Document segment.
+--

*NOTE* This week because of a winter storm, Bethesda did not meet in person for worship. This message part of our abridged service that was only available on YouTube. For the whole service visit our YouTube page.
Throughout the month of January, I have been thinking about our calling as a church. Last week I asked you how deep, and how wide, is your calling to follow the Lord. And I know that it is not something easy to consider because thinking about our calling necessitates a response from us. Today we will finish that conversation.
Today in the gospel reading from Matthew, Jesus begins his earthly ministry by calling disciples to follow him.
The call of Jesus on the beach that we read about together is not about future salvation—that is for a later text that we will read and consider. Today the call of Jesus is a call to action, and what I mean by that is: the call of Jesus is to fish for human beings.
In a metaphorical sense, the call to Jesus is to stand before the dark places, the dark moments that you face each day, with our community, and to live out your calling. You and I are called by God to participate in the work of Jesus… literally to “follow me, and I will make you fish for men.”

+--

Complete the following.
(a) According to the sermon above, why is it not easy to consider our calling to follow the Lord?
(b) In the sermon, which gospel was the reading taken from?
(c) Resume the sermon on the call to follow Jesus, picking up right after its final sentence.

+--

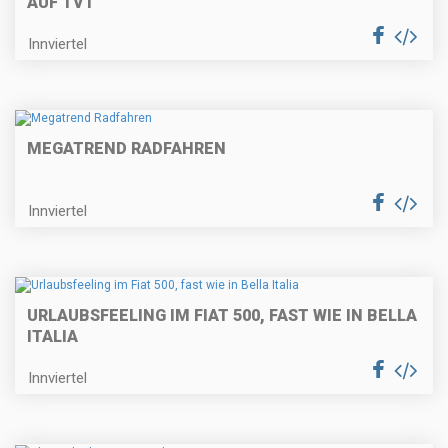
AUF TV1
Innviertel
MEGATREND RADFAHREN
Innviertel
URLAUBSFEELING IM FIAT 500, FAST WIE IN BELLA
ITALIA
Innviertel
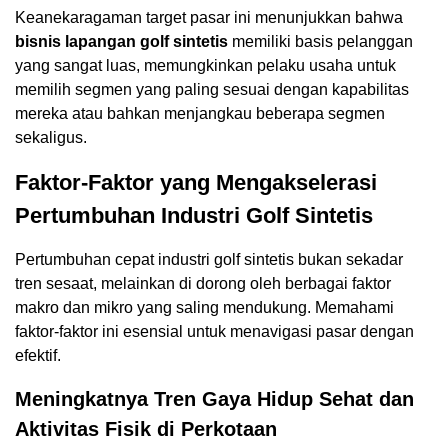
Keanekaragaman target pasar ini menunjukkan bahwa
bisnis lapangan golf sintetis
memiliki basis pelanggan
yang sangat luas, memungkinkan pelaku usaha untuk
memilih segmen yang paling sesuai dengan kapabilitas
mereka atau bahkan menjangkau beberapa segmen
sekaligus.
Faktor-Faktor yang Mengakselerasi
Pertumbuhan Industri Golf Sintetis
Pertumbuhan cepat industri golf sintetis bukan sekadar
tren sesaat, melainkan di dorong oleh berbagai faktor
makro dan mikro yang saling mendukung. Memahami
faktor-faktor ini esensial untuk menavigasi pasar dengan
efektif.
Meningkatnya Tren Gaya Hidup Sehat dan
Aktivitas Fisik di Perkotaan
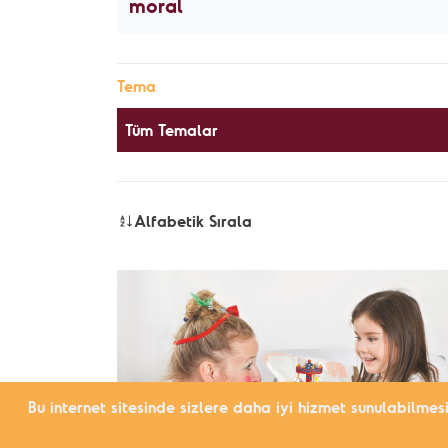
Tema
Tüm Temalar
Alfabetik Sırala
Bu internet sitesinde sizlere daha iyi hizmet sunulabilmes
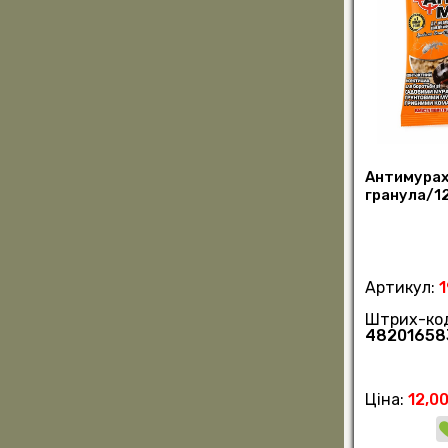
Антимураха
гранула/1
Артикул:
Штрих-ко
48201658
Ціна:
12,00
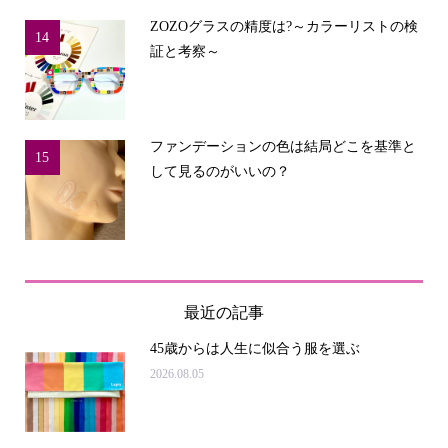
ZOZOグラスの精度は?～カラーリストの検
14
証と考察～
ファンデーションの色は結局どこを基準と
15
して見るのがいいの？
最近の記事
45歳からは人生に似合う服を選ぶ
2026.08.05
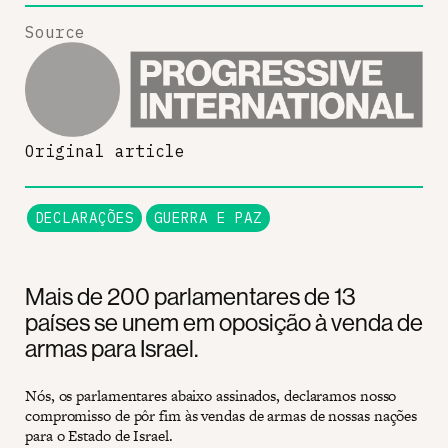
Source
Original article
DECLARAÇÕES
GUERRA E PAZ
Mais de 200 parlamentares de 13
países se unem em oposição à venda de
armas para Israel.
Nós, os parlamentares abaixo assinados, declaramos nosso
compromisso de pôr fim às vendas de armas de nossas nações
para o Estado de Israel.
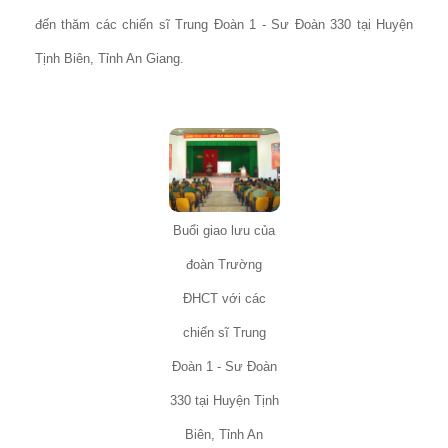
đến thăm các chiến sĩ Trung Đoàn 1 - Sư Đoàn 330 tại Huyện
Tịnh Biên, Tỉnh An Giang.
Buổi giao lưu của
đoàn Trường
ĐHCT với các
chiến sĩ Trung
Đoàn 1 - Sư Đoàn
330 tại Huyện Tịnh
Biên, Tỉnh An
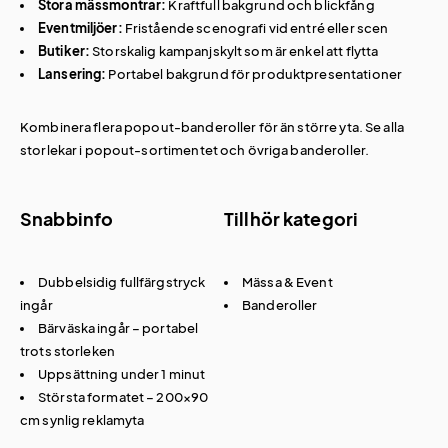
Stora mässmontrar:
Kraftfull bakgrund och blickfång
Eventmiljöer:
Fristående scenografi vid entré eller scen
Butiker:
Storskalig kampanjskylt som är enkel att flytta
Lansering:
Portabel bakgrund för produktpresentationer
Kombinera flera popout-banderoller för än större yta. Se alla
storlekar i
popout-sortimentet
och övriga
banderoller
.
Snabbinfo
Tillhör kategori
Dubbelsidig fullfärgstryck
Mässa & Event
ingår
Banderoller
Bärväska ingår – portabel
trots storleken
Uppsättning under 1 minut
Största formatet – 200×90
cm synlig reklamyta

+--

Answers to the tasks.
(a) It is not easy because thinking about our calling requires a response from us.

(b) The reading was from the Gospel of Matthew.

(c)
And while that is easier to say from the pulpit on this chilly day, the hard work stands before us because while it is easy to read about the calling of these four individuals in Matthew 4, and think of them fondly, we read more than one text today—and in there was a challenge in that first reading.
Move 1- Deep Darkness
As I have been doing this month, I want to bring both the prophet and the gospel together in this reflection.
Normally we read Isaiah 9 in advent as you and I prepare for the birth of our Savior. When Isaiah 9 is read; we light candles. We acknowledge the joy that Jesus will bring around the Christmas season. The Isaiah 9 reading today is part of a larger lection (8:21-9:7) which would have been quite hard to process for the Israelites—I think.
Historically at this time in Israel’s life, Assyria was not threatening them, as we might like to think or consider. No, Assyria was in the land. Assyria occupied the region. So, when the prophet says things like, “There will be no gloom for those in anguish,” these people felt the anguish in their community, they lived the gloom. Each day the question of what is the future going to look like, and where is God, was first and foremost on their mind?
They asked these questions… and they asked more: “where is the Lord that we confess and pray to in worship when we need Him?”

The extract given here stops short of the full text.